Although the daily driving limit remained unchanged, the FMCSA did publish several new rule changes that represent steps forward in the fight against driver fatigue. Drivers may complete other work activities in addition to their 11 hours of driving time (such as loading and unloading), but in no case can they drive after 70 hours of "on duty" time (whether driving or performing other tasks) in eight consecutive days. Drivers have the option of "restarting" this 70-hour limitation by taking 34 consecutive hours off duty. While the 34-hour restart period was an option under the old rules, it now must include at least two periods between 1 a.m. and 5 a.m., and it may only be used once a week to reset weekly duty limits.

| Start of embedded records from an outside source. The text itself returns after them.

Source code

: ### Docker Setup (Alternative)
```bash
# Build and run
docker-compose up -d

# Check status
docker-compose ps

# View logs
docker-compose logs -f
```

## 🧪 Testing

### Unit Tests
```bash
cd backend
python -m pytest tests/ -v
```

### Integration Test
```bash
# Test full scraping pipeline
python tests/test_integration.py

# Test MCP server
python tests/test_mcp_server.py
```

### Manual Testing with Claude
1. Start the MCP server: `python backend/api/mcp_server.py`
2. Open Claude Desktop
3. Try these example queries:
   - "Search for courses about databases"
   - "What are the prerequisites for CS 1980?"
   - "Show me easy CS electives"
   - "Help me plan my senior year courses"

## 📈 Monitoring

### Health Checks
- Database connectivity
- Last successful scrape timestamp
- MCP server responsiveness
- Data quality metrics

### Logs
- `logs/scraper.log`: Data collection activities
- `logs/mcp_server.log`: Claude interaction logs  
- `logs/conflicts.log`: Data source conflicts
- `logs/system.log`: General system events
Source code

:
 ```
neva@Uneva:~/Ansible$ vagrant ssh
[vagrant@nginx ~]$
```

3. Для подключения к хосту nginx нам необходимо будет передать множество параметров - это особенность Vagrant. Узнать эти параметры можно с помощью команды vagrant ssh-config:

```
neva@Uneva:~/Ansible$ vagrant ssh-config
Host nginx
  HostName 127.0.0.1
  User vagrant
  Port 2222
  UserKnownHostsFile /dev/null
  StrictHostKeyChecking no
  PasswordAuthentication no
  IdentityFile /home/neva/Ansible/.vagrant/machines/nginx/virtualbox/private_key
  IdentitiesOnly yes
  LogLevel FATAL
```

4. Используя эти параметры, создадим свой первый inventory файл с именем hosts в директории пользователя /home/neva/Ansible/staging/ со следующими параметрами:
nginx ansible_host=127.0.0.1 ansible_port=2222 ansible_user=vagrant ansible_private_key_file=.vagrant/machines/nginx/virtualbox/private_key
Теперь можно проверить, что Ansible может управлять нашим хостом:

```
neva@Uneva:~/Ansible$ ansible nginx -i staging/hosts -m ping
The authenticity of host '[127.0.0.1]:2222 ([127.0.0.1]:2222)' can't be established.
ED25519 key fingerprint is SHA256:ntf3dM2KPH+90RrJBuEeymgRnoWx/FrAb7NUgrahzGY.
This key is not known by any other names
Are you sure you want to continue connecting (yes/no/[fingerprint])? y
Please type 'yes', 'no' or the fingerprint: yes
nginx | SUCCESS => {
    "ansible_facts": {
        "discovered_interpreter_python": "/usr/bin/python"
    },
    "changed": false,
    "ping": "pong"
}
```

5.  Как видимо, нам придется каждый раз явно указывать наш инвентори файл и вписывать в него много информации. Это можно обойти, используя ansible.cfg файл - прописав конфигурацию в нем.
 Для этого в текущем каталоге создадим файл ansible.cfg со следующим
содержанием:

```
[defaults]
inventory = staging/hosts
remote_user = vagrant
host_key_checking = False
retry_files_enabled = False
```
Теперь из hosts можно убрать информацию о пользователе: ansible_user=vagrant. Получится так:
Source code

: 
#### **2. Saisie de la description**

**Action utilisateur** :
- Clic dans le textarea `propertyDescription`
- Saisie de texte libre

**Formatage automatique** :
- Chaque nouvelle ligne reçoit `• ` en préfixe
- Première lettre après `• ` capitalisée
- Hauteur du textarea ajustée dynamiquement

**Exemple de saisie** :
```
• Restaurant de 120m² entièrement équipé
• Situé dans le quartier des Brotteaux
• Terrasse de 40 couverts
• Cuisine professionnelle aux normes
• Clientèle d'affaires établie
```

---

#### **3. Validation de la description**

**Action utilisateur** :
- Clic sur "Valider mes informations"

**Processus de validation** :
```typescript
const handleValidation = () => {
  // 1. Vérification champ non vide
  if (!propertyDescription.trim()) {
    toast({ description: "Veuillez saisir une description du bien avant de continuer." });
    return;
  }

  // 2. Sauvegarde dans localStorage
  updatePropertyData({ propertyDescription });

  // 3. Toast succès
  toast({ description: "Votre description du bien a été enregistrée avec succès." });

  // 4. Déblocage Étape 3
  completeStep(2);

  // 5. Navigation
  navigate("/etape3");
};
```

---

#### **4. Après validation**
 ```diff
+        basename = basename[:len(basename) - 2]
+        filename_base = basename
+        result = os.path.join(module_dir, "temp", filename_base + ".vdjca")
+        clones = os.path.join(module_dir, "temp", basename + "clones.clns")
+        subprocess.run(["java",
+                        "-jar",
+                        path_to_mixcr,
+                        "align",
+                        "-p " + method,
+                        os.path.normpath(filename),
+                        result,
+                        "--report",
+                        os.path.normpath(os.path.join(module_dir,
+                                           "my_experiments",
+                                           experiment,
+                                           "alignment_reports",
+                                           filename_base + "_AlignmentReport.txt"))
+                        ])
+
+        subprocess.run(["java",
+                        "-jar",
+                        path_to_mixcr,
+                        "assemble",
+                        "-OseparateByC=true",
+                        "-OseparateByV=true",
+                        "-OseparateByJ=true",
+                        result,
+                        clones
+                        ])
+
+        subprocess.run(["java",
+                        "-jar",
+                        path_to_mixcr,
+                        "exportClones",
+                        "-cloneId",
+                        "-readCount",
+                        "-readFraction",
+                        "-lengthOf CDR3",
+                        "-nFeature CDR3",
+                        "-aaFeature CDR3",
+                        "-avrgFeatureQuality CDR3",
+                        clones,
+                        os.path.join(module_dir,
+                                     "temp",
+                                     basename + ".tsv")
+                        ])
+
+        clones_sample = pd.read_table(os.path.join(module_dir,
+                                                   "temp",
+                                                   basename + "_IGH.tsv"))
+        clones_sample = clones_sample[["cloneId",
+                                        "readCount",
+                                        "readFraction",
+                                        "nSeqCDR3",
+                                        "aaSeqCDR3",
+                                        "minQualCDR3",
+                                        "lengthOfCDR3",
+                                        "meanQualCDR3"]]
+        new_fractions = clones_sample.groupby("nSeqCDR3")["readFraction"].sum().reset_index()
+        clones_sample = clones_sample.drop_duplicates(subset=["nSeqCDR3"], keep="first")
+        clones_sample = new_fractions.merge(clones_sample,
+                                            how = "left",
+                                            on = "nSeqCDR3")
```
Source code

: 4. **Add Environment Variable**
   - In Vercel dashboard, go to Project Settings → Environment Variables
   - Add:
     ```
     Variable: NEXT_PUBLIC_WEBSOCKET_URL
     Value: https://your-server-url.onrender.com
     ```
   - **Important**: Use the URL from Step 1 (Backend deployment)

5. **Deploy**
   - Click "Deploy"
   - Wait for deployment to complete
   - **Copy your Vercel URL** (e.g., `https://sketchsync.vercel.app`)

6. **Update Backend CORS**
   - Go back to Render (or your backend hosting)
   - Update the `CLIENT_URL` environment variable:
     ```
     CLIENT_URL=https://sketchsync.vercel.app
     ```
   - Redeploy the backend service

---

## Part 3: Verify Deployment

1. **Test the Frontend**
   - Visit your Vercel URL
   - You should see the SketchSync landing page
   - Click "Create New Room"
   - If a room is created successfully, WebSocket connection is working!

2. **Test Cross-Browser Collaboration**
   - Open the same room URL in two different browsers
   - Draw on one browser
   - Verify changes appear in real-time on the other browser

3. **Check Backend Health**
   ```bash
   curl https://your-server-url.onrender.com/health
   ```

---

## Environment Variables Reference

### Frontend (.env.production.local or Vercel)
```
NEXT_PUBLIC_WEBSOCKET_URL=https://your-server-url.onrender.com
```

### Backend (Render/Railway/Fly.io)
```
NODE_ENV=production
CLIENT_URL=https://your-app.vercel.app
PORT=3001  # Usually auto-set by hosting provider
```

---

Drivers also must now take mandatory rest breaks. Under the new rules, a truck driver may only stay behind the wheel if 8 hours or less has passed since his or her last off-duty period of at least 30 minutes.

Finally, there are new specifically defined penalties for "egregious" hours of service violations. Driving, or allowing a driver to drive, three or more hours beyond the driving-time limit is considered an egregious violation. Such violations will be subject to the maximum civil penalties.

Truck driver fatigue is a contributing factor in as many as 30 to 40 percent of all heavy truck crashes, contributing to some 20,000 injuries every year. With a lower daily driving time limit for truckers, some say these numbers could be reduced. Until more is done to foster prevention, however, motorists injured by fatigued commercial drivers should retain a semi truck accident lawyer and trust in the personal injury legal process to provide after-the-fact remedies.

Legal Actions Against Trucking Companies

Even though the 11-hour daily driving limit remained intact, the new FMCSA rules moved in the right direction towards fewer roadway deaths and injuries. But, some truckers and trucking companies fail to strictly follow the hours-of-service requirements, and even when they do, accidents can still happen.

When another motorist is injured due to the negligence of a truck driver or the driver's employer, he or she can bring a lawsuit to collect monetary compensation for damages like medical bills, wages lost due to an inability to work, and pain and suffering. For fatal trucking accidents, the victim's family may seek damages from responsible parties.

Trucking accidents can be caused in many ways in addition to driver fatigue, including excessive speed, improper truck maintenance, improperly loaded cargo, or dangerous roadway conditions. If you have been injured in a trucking accident, or if a family member has been killed, exercise the legal options at your disposal and ensure that those responsible for your loss are held accountable.